Per servire le divinità vi era una organizzazione sacerdotale piramidale con, al vertice, il “Principe serpente”, al disotto i veggenti, poi i “Nacom”, addetti ai sacrifici ed, infine, gli Ahmen che sono i sacerdoti-guaritori e cioè i medici che si erano formati nelle scuole sacerdotali ove avevano appreso, oltre alla teologia, la scrittura, l’astrologia, l’arte medica e la preparazione dei farmaci.  Sorprendente il fatto che anche l’Ahmen, di fronte ad una diagnosi difficile, ricorresse ad una sorta di mantica, basata sulla osservazione del comportamento dei chicchi di mais la- sciati cadere in una coppa piena di acqua, osservandone il comportamento: galleggiamento, aggregazione più o meno veloce. I rimedi erano, per lo più, di natura vegetale con ricorso al granturco, all’incenso, alla valeriana, al tabacco, alla salsapariglia, alla passiflora.

Ancora più complessa la religione atzeca. La classe medica era suddivisa nei medici puri o “tapati” e nei guaritori o “ticiti”. La visita medica iniziava con un complesso rituale magico, esaurito il quale si passava alla diretta attenta osser- vazione del naso in quanto: “… uno dei segni premonitori della morte è un che di fuliggine tra gli occhi… il naso si affina… i denti digrignano ed il malato farnetica e dice parole senza senso, come i pappagalli…”.
========================
Per favore, indica quale parte del corpo del malato veniva osservata con attenzione dopo il rituale magico della visita, secondo il brano sulla medicina maya e azteca.

> _Estratto dei dati_
========================
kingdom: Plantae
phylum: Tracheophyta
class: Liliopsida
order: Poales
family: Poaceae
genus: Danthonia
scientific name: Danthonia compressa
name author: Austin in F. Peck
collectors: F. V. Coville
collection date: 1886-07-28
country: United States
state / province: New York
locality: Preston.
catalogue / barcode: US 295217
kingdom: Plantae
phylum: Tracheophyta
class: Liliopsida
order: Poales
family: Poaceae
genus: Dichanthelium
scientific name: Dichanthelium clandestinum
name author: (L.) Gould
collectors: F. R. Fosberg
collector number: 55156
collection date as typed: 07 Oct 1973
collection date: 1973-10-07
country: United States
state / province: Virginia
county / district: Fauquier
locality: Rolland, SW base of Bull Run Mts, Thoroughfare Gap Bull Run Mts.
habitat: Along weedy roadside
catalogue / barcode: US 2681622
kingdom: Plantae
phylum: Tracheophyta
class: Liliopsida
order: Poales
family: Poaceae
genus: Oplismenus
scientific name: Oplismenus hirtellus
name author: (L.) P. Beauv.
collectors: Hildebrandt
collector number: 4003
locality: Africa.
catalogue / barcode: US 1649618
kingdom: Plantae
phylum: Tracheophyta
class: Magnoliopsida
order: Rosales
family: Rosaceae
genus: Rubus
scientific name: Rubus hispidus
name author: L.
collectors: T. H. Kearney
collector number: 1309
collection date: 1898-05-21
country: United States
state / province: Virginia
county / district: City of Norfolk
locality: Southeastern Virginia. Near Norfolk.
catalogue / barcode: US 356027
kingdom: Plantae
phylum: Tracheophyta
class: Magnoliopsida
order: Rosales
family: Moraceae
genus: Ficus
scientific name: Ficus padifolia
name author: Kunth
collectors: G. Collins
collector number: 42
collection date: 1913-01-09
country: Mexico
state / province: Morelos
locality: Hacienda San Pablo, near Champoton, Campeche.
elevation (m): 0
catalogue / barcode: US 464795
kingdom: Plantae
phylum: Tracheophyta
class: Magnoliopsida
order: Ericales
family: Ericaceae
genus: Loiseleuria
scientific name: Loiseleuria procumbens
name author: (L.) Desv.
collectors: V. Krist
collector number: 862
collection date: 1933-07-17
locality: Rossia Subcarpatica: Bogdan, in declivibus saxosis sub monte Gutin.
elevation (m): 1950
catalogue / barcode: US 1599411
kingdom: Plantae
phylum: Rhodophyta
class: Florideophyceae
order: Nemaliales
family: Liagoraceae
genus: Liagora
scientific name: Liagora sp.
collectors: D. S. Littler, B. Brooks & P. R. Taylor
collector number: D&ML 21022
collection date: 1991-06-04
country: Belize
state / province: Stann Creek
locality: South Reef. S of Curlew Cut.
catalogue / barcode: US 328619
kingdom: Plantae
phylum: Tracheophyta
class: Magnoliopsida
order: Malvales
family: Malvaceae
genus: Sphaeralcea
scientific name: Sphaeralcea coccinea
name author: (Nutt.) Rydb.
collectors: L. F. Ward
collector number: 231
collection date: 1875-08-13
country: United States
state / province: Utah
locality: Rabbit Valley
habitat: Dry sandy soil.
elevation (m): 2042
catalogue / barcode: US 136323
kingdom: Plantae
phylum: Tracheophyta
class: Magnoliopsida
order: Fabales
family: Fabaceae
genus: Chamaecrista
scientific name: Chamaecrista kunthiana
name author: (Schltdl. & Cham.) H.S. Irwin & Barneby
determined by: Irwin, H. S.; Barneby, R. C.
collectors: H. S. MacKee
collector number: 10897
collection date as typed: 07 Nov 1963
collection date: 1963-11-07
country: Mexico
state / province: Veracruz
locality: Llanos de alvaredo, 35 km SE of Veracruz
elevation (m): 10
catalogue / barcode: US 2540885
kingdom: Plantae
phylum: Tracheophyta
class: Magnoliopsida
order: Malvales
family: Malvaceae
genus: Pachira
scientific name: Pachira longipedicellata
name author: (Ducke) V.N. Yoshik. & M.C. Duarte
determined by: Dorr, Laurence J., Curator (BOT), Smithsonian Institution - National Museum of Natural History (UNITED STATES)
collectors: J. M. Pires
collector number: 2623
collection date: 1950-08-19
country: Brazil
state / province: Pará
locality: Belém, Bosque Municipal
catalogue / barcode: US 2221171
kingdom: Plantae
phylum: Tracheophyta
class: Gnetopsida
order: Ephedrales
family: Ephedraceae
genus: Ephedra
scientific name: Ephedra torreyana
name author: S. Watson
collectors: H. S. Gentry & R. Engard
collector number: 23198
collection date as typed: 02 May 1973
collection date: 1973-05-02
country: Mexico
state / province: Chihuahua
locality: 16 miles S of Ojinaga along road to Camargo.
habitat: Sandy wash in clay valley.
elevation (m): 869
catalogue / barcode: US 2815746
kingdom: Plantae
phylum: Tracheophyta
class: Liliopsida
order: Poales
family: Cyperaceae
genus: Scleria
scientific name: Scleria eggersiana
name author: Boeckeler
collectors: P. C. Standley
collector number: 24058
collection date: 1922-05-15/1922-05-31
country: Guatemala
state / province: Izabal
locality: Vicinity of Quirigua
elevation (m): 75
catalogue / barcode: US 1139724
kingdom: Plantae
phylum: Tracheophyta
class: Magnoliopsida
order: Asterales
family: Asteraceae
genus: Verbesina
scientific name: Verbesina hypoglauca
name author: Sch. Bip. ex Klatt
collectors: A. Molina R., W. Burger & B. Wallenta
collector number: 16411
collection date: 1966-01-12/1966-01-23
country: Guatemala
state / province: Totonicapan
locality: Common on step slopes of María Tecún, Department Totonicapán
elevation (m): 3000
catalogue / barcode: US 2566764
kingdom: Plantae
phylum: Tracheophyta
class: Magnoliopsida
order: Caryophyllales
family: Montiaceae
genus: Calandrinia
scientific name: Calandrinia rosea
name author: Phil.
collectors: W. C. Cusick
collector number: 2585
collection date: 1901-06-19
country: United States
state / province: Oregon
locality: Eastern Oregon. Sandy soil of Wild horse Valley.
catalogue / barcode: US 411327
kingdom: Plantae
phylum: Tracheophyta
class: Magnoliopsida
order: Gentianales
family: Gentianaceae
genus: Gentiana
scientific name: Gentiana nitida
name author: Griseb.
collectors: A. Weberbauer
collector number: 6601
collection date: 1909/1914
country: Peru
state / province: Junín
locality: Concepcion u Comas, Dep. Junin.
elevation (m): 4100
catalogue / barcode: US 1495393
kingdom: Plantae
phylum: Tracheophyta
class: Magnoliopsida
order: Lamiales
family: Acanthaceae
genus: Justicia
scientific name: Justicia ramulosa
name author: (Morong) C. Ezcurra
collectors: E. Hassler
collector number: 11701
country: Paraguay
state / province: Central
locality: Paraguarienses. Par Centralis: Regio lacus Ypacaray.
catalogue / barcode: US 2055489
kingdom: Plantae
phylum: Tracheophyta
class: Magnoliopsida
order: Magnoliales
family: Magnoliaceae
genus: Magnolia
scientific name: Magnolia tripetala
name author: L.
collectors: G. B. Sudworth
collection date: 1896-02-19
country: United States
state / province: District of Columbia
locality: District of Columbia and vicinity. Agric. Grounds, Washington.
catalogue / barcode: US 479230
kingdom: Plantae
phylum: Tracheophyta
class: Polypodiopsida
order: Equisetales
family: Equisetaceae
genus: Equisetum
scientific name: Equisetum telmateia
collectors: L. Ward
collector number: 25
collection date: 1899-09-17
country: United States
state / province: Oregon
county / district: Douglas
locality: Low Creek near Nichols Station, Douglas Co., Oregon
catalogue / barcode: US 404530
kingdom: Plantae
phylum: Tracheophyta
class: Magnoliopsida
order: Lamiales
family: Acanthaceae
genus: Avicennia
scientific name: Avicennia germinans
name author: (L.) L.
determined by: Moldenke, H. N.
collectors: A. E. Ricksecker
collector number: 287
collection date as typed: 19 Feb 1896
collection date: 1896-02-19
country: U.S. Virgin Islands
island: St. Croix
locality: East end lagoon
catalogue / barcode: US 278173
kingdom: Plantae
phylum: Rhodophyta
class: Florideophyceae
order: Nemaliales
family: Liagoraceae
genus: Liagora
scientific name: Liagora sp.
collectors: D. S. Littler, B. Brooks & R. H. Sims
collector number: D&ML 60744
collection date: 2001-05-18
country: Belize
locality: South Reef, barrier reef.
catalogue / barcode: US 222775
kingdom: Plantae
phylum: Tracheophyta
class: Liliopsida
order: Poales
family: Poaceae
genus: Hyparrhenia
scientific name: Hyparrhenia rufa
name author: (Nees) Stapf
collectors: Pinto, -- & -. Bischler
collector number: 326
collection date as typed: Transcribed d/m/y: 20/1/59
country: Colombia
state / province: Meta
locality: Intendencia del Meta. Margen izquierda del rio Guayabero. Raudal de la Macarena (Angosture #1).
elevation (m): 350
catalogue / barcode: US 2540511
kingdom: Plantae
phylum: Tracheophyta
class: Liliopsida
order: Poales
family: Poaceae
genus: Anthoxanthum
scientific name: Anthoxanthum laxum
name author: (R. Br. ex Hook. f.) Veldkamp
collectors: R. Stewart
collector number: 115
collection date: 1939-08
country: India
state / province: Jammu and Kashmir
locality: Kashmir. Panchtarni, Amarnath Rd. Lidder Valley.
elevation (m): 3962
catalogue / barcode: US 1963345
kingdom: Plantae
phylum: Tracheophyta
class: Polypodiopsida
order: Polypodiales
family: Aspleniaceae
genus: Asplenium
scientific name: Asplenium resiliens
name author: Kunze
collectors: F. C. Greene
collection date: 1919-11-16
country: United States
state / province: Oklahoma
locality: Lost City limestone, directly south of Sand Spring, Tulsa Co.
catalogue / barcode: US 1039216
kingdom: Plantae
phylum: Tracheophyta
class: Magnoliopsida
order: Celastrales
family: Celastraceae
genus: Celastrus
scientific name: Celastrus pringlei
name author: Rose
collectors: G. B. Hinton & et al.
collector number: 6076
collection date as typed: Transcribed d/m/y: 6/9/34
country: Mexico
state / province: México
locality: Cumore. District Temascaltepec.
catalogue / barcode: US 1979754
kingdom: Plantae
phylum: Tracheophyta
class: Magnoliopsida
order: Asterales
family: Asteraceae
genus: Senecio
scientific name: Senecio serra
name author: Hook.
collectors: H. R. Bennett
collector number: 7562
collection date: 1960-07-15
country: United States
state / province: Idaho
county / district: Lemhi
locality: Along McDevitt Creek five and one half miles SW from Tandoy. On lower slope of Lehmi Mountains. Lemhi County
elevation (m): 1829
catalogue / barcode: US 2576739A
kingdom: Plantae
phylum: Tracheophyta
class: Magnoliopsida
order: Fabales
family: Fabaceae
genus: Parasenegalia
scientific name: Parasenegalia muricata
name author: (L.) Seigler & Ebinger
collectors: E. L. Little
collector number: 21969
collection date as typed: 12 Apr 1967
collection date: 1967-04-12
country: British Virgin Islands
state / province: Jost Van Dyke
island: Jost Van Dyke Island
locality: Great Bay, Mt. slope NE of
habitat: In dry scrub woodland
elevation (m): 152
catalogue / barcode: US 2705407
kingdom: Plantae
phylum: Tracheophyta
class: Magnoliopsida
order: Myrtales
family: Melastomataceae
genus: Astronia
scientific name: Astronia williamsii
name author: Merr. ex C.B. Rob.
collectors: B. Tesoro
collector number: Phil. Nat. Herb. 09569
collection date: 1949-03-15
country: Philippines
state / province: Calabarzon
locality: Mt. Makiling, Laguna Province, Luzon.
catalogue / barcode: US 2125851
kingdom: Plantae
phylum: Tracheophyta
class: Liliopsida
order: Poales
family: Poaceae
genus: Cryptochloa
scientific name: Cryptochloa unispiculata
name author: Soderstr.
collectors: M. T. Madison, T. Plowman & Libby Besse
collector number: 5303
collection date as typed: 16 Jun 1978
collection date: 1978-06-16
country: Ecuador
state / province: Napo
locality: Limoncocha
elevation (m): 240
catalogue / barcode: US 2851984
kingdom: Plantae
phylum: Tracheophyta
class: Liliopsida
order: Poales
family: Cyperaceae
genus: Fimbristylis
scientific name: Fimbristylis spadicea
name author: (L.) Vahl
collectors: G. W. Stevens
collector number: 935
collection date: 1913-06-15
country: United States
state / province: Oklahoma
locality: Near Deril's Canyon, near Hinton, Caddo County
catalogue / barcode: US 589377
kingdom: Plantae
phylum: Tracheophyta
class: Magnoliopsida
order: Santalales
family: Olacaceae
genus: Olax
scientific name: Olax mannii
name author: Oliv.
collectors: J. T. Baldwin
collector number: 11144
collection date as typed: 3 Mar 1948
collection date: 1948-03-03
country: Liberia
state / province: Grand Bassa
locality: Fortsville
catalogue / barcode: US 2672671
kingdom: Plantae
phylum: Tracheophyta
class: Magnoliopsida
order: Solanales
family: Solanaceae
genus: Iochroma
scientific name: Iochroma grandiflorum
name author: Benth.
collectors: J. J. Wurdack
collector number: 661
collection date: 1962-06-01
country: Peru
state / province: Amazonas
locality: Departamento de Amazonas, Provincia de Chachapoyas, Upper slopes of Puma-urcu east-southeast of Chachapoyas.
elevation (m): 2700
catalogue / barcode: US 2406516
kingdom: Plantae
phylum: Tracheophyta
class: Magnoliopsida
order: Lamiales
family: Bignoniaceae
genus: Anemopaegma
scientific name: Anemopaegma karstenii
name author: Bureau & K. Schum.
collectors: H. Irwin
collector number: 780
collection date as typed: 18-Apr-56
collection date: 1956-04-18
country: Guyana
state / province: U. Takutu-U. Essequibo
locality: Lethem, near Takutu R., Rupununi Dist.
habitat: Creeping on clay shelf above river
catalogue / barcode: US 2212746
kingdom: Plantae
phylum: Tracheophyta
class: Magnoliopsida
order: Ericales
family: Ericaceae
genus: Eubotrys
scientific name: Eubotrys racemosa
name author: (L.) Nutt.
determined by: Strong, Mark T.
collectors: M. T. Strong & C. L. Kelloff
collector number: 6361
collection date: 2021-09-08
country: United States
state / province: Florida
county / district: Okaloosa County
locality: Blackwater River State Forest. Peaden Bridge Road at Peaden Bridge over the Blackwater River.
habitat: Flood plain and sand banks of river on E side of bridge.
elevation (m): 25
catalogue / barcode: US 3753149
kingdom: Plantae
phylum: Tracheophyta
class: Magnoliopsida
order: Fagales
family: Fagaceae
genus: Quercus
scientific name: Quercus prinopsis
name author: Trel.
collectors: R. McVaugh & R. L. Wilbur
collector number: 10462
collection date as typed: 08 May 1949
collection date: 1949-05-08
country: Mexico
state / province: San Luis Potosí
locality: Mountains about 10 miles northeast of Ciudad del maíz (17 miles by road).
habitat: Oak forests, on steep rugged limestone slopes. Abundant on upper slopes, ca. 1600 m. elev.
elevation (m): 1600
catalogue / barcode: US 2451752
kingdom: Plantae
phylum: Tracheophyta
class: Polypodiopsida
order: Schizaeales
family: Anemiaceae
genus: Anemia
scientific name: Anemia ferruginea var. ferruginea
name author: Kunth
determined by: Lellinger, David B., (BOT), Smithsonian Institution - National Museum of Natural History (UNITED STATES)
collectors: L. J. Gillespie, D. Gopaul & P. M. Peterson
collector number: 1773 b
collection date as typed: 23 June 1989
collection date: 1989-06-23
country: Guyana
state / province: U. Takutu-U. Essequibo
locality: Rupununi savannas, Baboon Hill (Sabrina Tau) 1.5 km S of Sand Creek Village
========================
> _Esito del compito_
Il naso.